Por: Juan Luis H. González Silva | @Cronopio91
Andrés Manuel López Obrador es un presidente atípico, y en esa condición radica su éxito, cuando menos en términos de popularidad y aprobación.
Ave de tempestades. No pasa desapercibido, como sí buscaban hacerlo en su momento Zedillo, Calderón y Peña Nieto, este último por razones más que obvias. AMLO es un presidente que le gusta ser visto y escuchado, que disfruta el poder. No rehúye a la confrontación, por el contrario, parece buscarla.
El expresidente legítimo y hoy presidente constitucional de México, ha caminado sobre el pantano durante los primeros 10 meses de su gobierno con algunas manchas en el plumaje, pero no las suficientes como para suponer que su legitimidad, el cemento de este sexenio, corra riesgos.
Todas las encuestas, sin excepción, le otorgan un cómodo colchón de aprobación que le permite, aún, tomar decisiones que en otros tiempos hubieran sido mucho más complejas, por no decir imposibles: reducir o retirar presupuestos a organismos autónomos, la (des)reforma educativa, la tan llevada y traída cancelación de las obras del aeropuerto de Texcoco, su intromisión decidida en el poder judicial, su constante desdén por la prensa y los empresarios.

========================================

> [Consignas]
(A) Transcribe del texto sobre López Obrador el fragmento que comienza con las palabras que contienen "Por: Juan Luis" y termina con "sexenio, corra riesgos.".
(B) Según el texto sobre López Obrador, ¿durante cuántos meses de su gobierno ha caminado sobre el pantano?
(C) Prolonga el texto sobre López Obrador a partir de su última oración.
Las entradas que vienen a continuación son material aparte del texto sobre López Obrador.

========================================

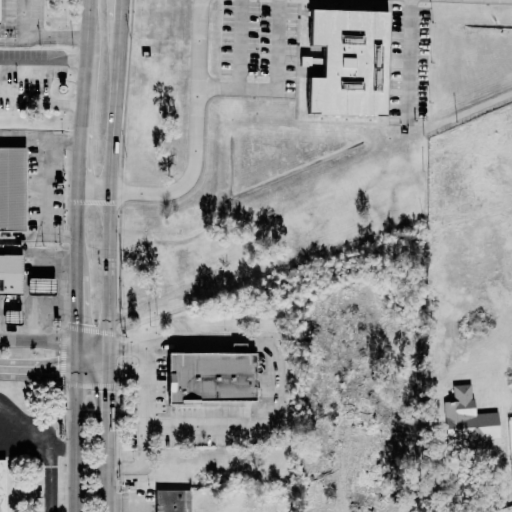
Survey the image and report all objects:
road: (118, 10)
road: (21, 19)
road: (50, 36)
road: (7, 40)
road: (242, 46)
road: (408, 56)
road: (58, 62)
road: (86, 62)
building: (343, 62)
road: (15, 63)
road: (30, 84)
road: (279, 87)
road: (61, 102)
road: (195, 146)
road: (80, 159)
road: (12, 163)
road: (109, 181)
building: (12, 185)
building: (11, 187)
road: (46, 187)
road: (78, 234)
building: (11, 272)
building: (9, 273)
building: (42, 284)
building: (37, 286)
building: (13, 314)
traffic signals: (77, 320)
road: (77, 322)
road: (50, 339)
traffic signals: (121, 345)
road: (122, 345)
road: (143, 360)
road: (37, 368)
traffic signals: (56, 369)
road: (88, 369)
road: (122, 370)
building: (210, 374)
building: (206, 376)
road: (101, 389)
traffic signals: (101, 391)
road: (147, 399)
road: (273, 419)
building: (466, 420)
road: (74, 440)
road: (101, 474)
building: (1, 485)
road: (345, 493)
building: (171, 500)
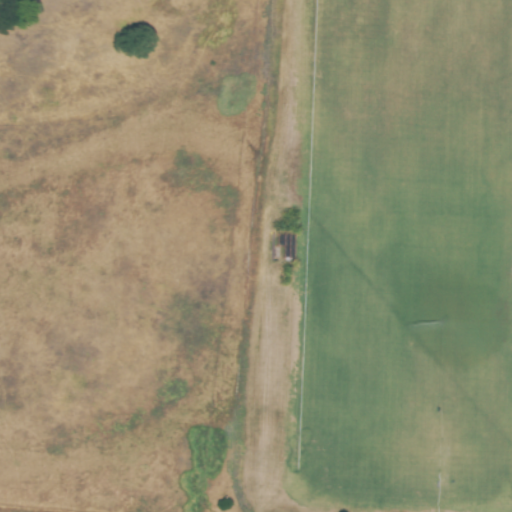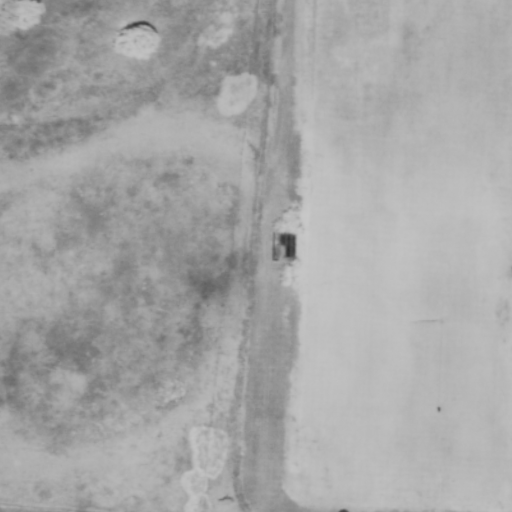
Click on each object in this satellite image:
park: (406, 255)
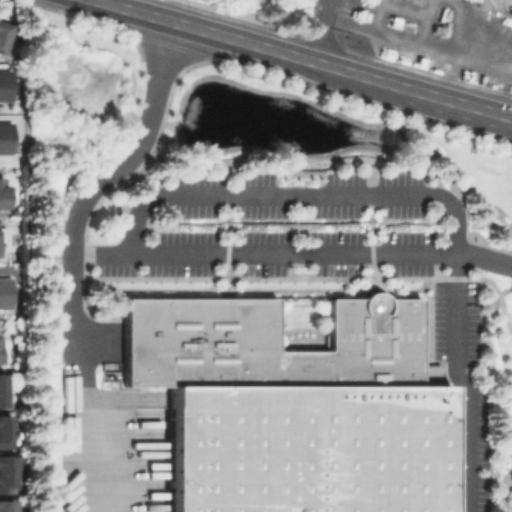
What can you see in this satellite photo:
road: (93, 0)
road: (317, 30)
building: (3, 35)
building: (4, 38)
road: (252, 44)
building: (4, 84)
building: (6, 86)
road: (461, 103)
building: (5, 137)
building: (7, 139)
road: (88, 191)
building: (2, 192)
road: (296, 193)
building: (3, 194)
building: (2, 234)
building: (3, 246)
road: (293, 252)
building: (4, 292)
building: (6, 293)
building: (0, 345)
road: (462, 382)
building: (2, 389)
building: (3, 392)
building: (292, 406)
building: (295, 406)
building: (5, 431)
building: (6, 432)
building: (6, 473)
building: (8, 476)
building: (6, 505)
building: (8, 506)
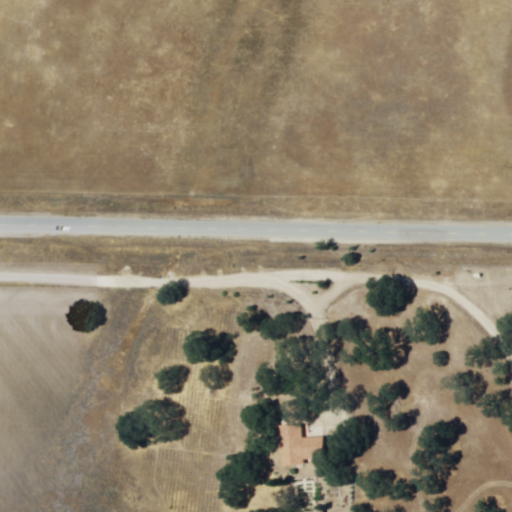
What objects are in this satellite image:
road: (256, 233)
road: (256, 276)
building: (303, 447)
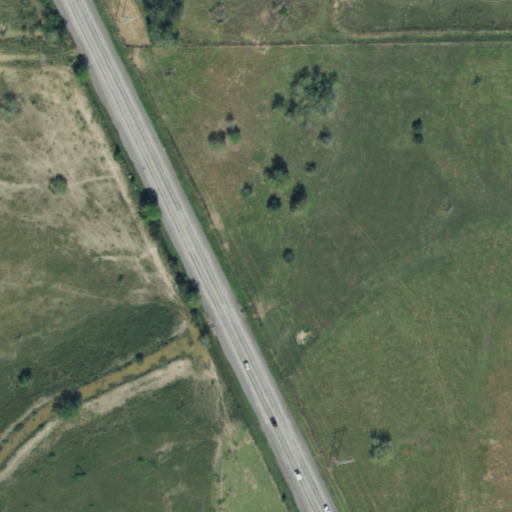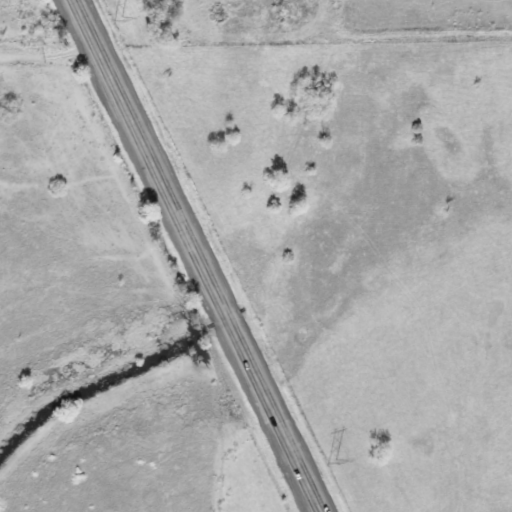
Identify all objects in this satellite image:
power tower: (118, 17)
road: (194, 256)
power tower: (332, 460)
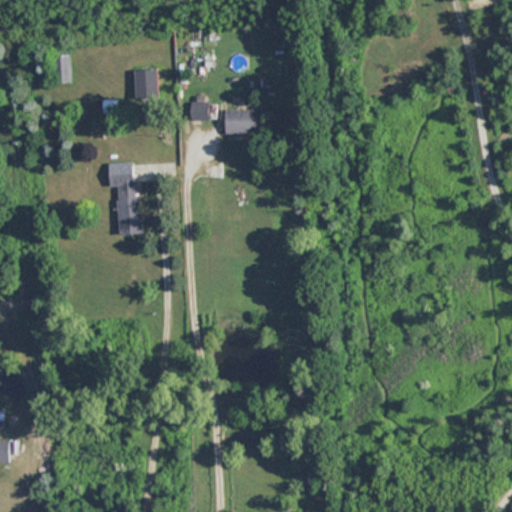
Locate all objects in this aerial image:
building: (62, 68)
building: (62, 68)
building: (149, 83)
building: (149, 84)
building: (203, 111)
building: (204, 111)
building: (244, 121)
building: (244, 121)
building: (127, 195)
building: (127, 195)
road: (494, 257)
road: (195, 315)
road: (166, 336)
building: (5, 450)
building: (5, 450)
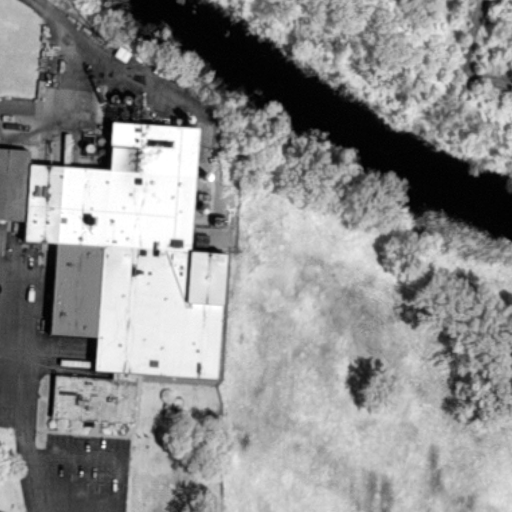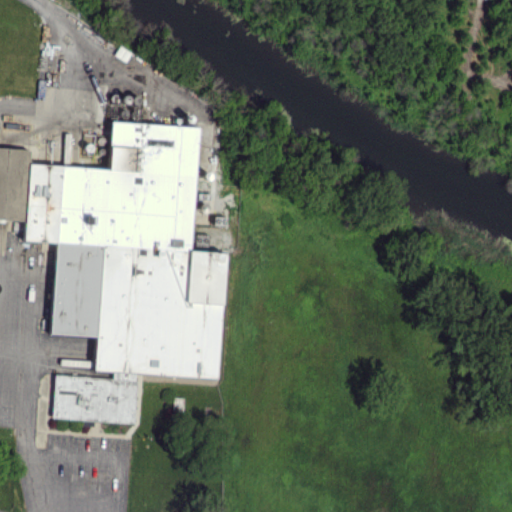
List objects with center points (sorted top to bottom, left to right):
road: (68, 73)
river: (325, 112)
building: (120, 259)
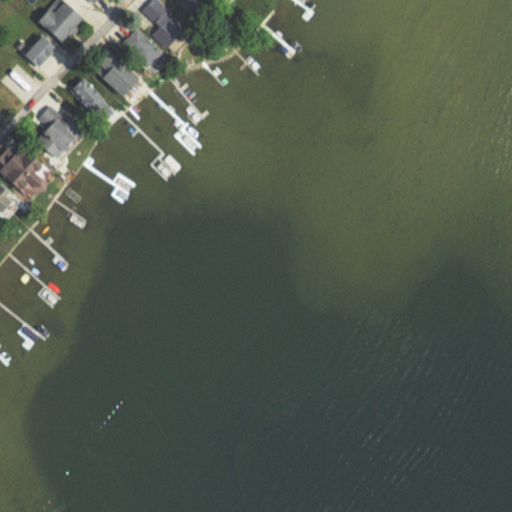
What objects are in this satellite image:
building: (56, 17)
building: (159, 21)
building: (138, 44)
building: (37, 48)
building: (111, 68)
road: (63, 71)
building: (87, 94)
building: (53, 128)
building: (21, 168)
building: (5, 196)
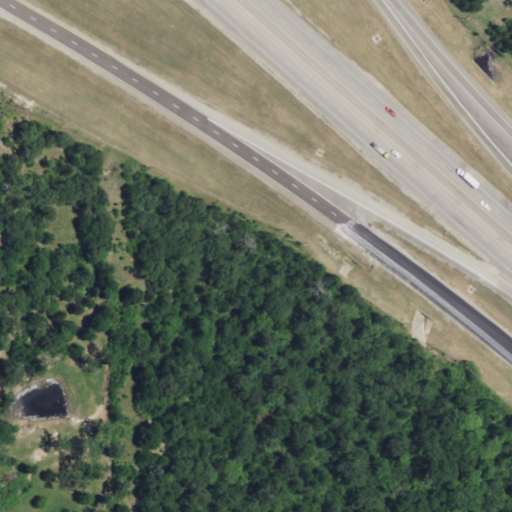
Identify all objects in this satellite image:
road: (449, 67)
road: (441, 88)
road: (332, 105)
road: (381, 114)
road: (264, 167)
road: (354, 199)
road: (481, 238)
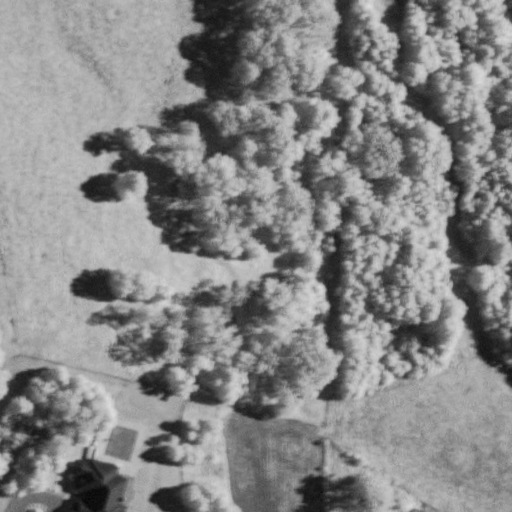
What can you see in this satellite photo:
building: (118, 451)
building: (100, 496)
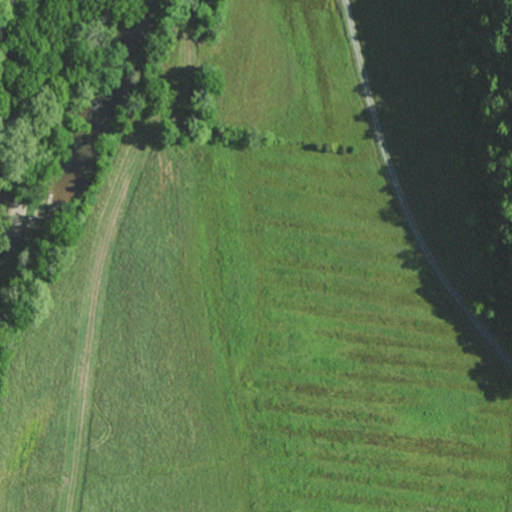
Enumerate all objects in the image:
road: (403, 191)
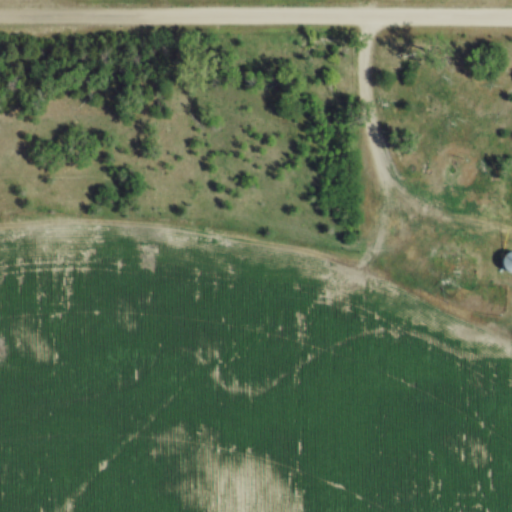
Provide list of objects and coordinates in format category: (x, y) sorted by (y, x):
road: (256, 17)
road: (366, 130)
building: (504, 264)
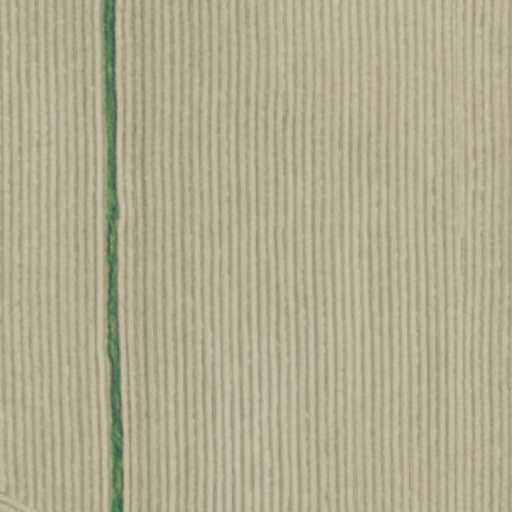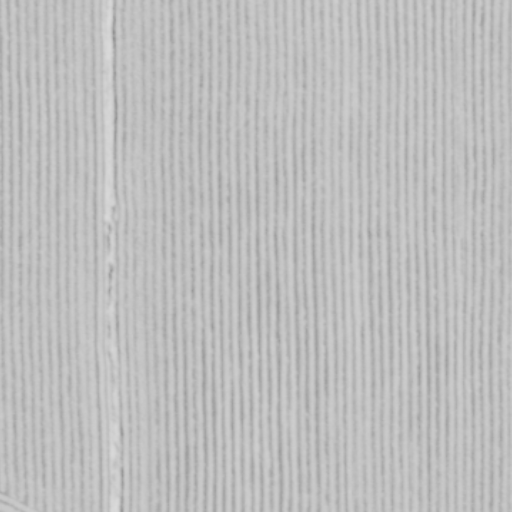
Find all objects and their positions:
crop: (256, 256)
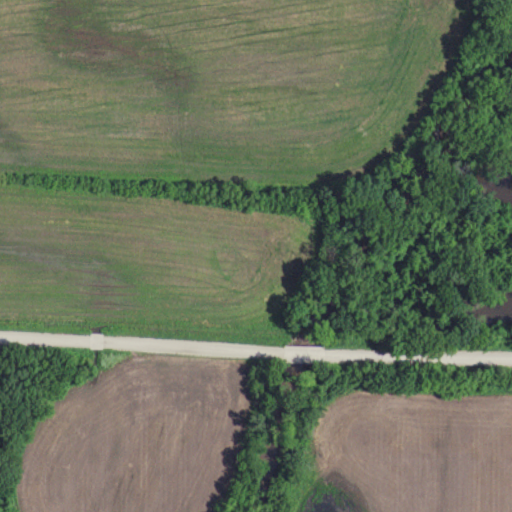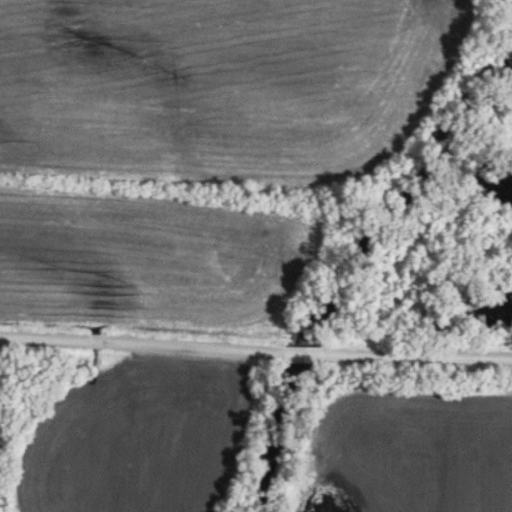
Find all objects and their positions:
road: (255, 355)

========================================

> [Respuestas por consigna]
(A)
Por: Juan Luis H. González Silva | @Cronopio91
Andrés Manuel López Obrador es un presidente atípico, y en esa condición radica su éxito, cuando menos en términos de popularidad y aprobación.
Ave de tempestades. No pasa desapercibido, como sí buscaban hacerlo en su momento Zedillo, Calderón y Peña Nieto, este último por razones más que obvias. AMLO es un presidente que le gusta ser visto y escuchado, que disfruta el poder. No rehúye a la confrontación, por el contrario, parece buscarla.
El expresidente legítimo y hoy presidente constitucional de México, ha caminado sobre el pantano durante los primeros 10 meses de su gobierno con algunas manchas en el plumaje, pero no las suficientes como para suponer que su legitimidad, el cemento de este sexenio, corra riesgos.

(B) Durante los primeros 10 meses de su gobierno.

(C)
Con un discurso casi elemental y su característico desparpajo político, López Obrador parece no seguir una estrategia o un guion, por el contrario, a decir de politólogos y especialistas, es usual que cometa elementales errores de comunicación. Sin embargo, y a juzgar por los números, el presidente tiene muy claro el libreto de su sexenio, el escenario sobre el que transcurre la obra y los actores que comparten los créditos con él, incluidos los villanos.
Sabe muy bien que los discursos técnicos, académicos y especializados no le dicen nada a la gente, y por eso transformó el lenguaje de la presidencia hasta mimetizarlo con la narrativa cotidiana de la gente de a pie. El presidente de México habla como si fuera uno más de la tropa, no hay lenguaje tecnocrático en medio, no hay sofisticación en las formas, no hay eventos faraónicos que lo vuelvan inalcanzable, no hay relatos que atiendan variables, cifras y estadísticas. La narrativa de López Obrador es simple, como la mayoría de las personas del país.
Pero más allá de la efectividad de su estrategia de comunicación, el punto sustancial de la popularidad de López Obrador radica en la existencia misma de 80 millones de mexicanos, quizá más, que viven marginados de toda posibilidad de mejorar su vida. Él se puso a su lado, no enfrente. Porque es claro el resultado de la democratización y la liberalización económica de México trajo más pobreza, marginación, desigualdad e inseguridad. Ese es el capital político de AMLO.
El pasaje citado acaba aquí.